Elinde kahvelerle gelirken.

– Dün biri ile tanıştım, kafamı allak bullak etti.

– Ciddi misin sen? Neci bu herif? Nerede tanıştınız ki?

Olan biteni anlattı Songül.

– Kızım, dikkatli ol. Sen dışarıdaki hayatı fazla bilmiyorsun, senin bıraktığın gibi değil artık. Şu adamın kartını ver bakayım.

Çantasından çıkarttığı kartı uzattı Songül.

– Poyraz Adalı. İş yeri numarası 216 ile başlıyor. Anadolu yakasında değil mi?

– Evet abla, bizim bu tarafa iş için gelmiş. Normalde karşıda iş yeri.

– Dediğim gibi kızım dikkatli ol.

– Tamam ablam.

– Sen oyaları hazırladıysan getir de kermes için ayarlayayım, daha çok yere uğramam lazım.

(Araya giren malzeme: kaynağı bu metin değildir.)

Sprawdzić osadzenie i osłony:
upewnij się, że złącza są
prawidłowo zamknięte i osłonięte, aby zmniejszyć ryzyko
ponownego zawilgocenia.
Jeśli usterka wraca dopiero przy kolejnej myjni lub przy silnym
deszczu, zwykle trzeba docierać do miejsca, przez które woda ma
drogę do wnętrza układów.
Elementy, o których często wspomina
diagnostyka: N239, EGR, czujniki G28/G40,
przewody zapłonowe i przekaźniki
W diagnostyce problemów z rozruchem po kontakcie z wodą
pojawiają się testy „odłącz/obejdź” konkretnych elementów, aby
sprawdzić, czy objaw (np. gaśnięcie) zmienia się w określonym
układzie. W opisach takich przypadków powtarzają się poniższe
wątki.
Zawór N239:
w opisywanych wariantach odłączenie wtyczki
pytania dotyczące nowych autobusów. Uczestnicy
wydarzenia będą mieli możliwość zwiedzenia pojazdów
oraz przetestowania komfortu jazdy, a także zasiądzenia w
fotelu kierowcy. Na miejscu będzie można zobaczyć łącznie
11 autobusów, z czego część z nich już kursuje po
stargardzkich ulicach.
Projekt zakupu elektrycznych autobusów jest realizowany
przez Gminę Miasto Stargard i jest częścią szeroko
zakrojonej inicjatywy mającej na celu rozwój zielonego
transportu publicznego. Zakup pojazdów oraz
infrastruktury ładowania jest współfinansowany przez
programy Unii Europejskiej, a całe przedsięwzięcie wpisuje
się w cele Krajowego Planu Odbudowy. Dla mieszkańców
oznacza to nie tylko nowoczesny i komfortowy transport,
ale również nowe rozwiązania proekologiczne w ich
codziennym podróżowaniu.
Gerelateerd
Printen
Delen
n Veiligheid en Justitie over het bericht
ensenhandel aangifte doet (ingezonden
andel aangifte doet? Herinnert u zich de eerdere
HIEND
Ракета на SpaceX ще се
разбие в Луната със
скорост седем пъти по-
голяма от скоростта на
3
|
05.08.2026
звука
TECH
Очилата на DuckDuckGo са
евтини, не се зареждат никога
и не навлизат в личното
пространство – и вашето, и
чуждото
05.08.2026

– Poşete koymuştum, hemen getiriyorum.

Fatma'yı yolcu ettikten sonra ev işlerini yapmaya başlamadan önce, aklından çıkaramadığı Poyraz'ı aradı.

– Alo.

– Merhaba.

– Nasılsınız Poyraz Bey?

– İyiyim, siz nasılsınız Songül Hanım?

– Sağ olun. Önceki gün teşekkür edemedim, benim için kısa bir görüşmeydi ama çok değerli bir akşam oldu.

– Asıl ben teşekkür ederim, güvenip teklifimi kabul ettiğiniz için.

Bu gibi durumlarda ne konuşulacağını, nasıl devam etmesi gerektiğini bilmediği için Songül'ün söyleyecek bir şeyi kalmamıştı. Birden:

– Kocam hafta içi Giresun'a annesinin yanına gidecek. Tekrar çay içmemiz mümkün mü?

dedi ama hemen pişman oldu.

"Gelecek cevap ya olumsuz olursa, kendi kendime gelin

güvey olmuş olurum."

– Bu hafta içi yurtdışına çıkıyorum, hafta sonu döneceğim, lütfen kusuruma bakmayın. Döndüğümde ben de sizinle çay içmeyi, sohbetimize kaldığımız yerden devam etmeyi çok isterim.

"İstemiyordu işte. Kim ne yapsın ki beni. Evliyim, çirkinim, bakımsızım ve hastayım."

– Sağlık olsun, size şimdiden iyi yolculuklar dilerim.

– Teşekkür ederim, şimdi kapatmalıyım. Sesinizi duymak güzeldi.